(NeurIPS2023) Towards Test-Time Refusals via Concept Negation
PROTORE works by incorporating CLIP’s language-contrastive knowledge to identify the prototype of negative concepts, extract the negative features from outputs using the prototype as a prompt, and further refine the attention maps by retrieving negative features.
Prototype Overview
Generative models produce unbounded outputs, necessitating the use of refusal techniques to confine their output space. Employing generative refusals is crucial in upholding the ethical and copyright integrity of synthesized content, particularly when working with widely adopted diffusion models. Concept negation” presents a promising paradigm to achieve generative refusals, as it effectively defines and governs the model’s output space based on oncepts, utilizing natural language interfaces that are readily comprehensible to humans. However, despite the valuable contributions of prior research to the field of concept negation, it still suffers from significant limitations.

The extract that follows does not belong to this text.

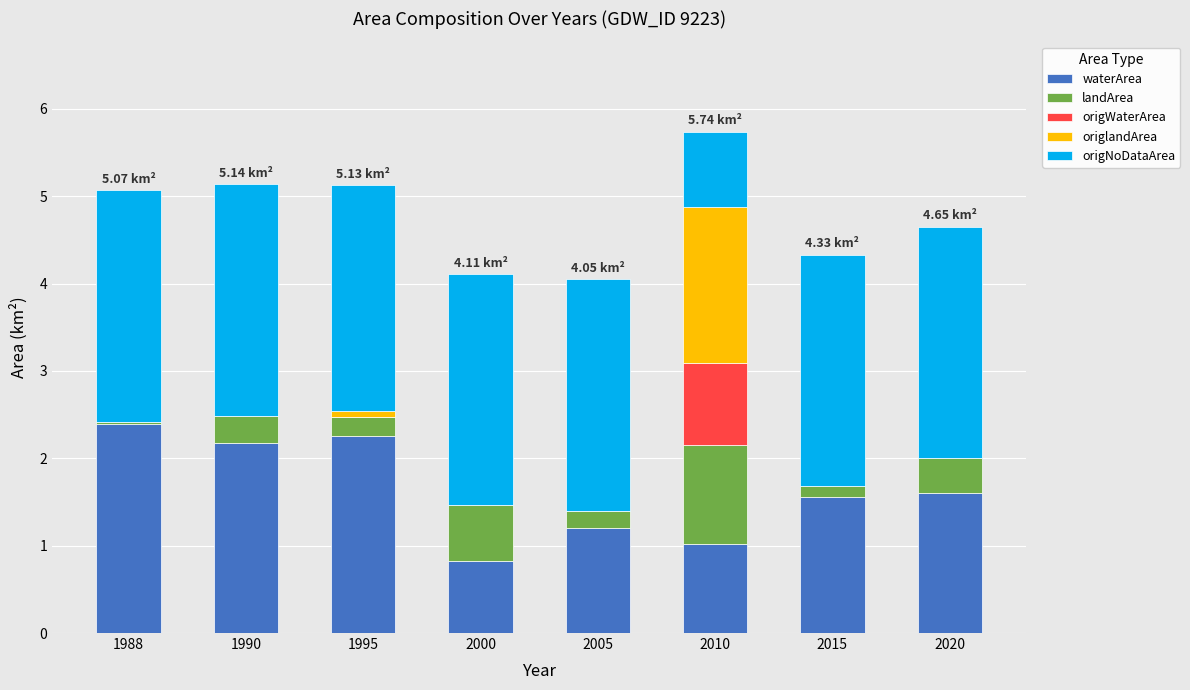

Count the number of data series in this chart.

5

The existing concept negation methods, which operate based on the composition of score or noise predictions from the diffusion process, are limited to independent concepts (e.g., “a blonde girl” without “glasses”) and fail to consider the interconnected nature of concepts in reality (e.g., “Mickey mouse eats ice cream” without “Disney characters”). Keeping the limitations in mind, we propose a novel framework, called PROTORE, to improve the flexibility of concept negation via test-time negative concept identification along with purification in the feature space. PROTORE works by incorporating CLIP’s language-contrastive knowledge to identify the prototype of negative concepts, extract the negative features from outputs using the prototype as a prompt, and further refine the attention maps by retrieving negative features. Our evaluation on multiple benchmarks shows that PROTORE outperforms state-of-the-art methods under various settings, in terms of the effectiveness of purification and the fidelity of generative images.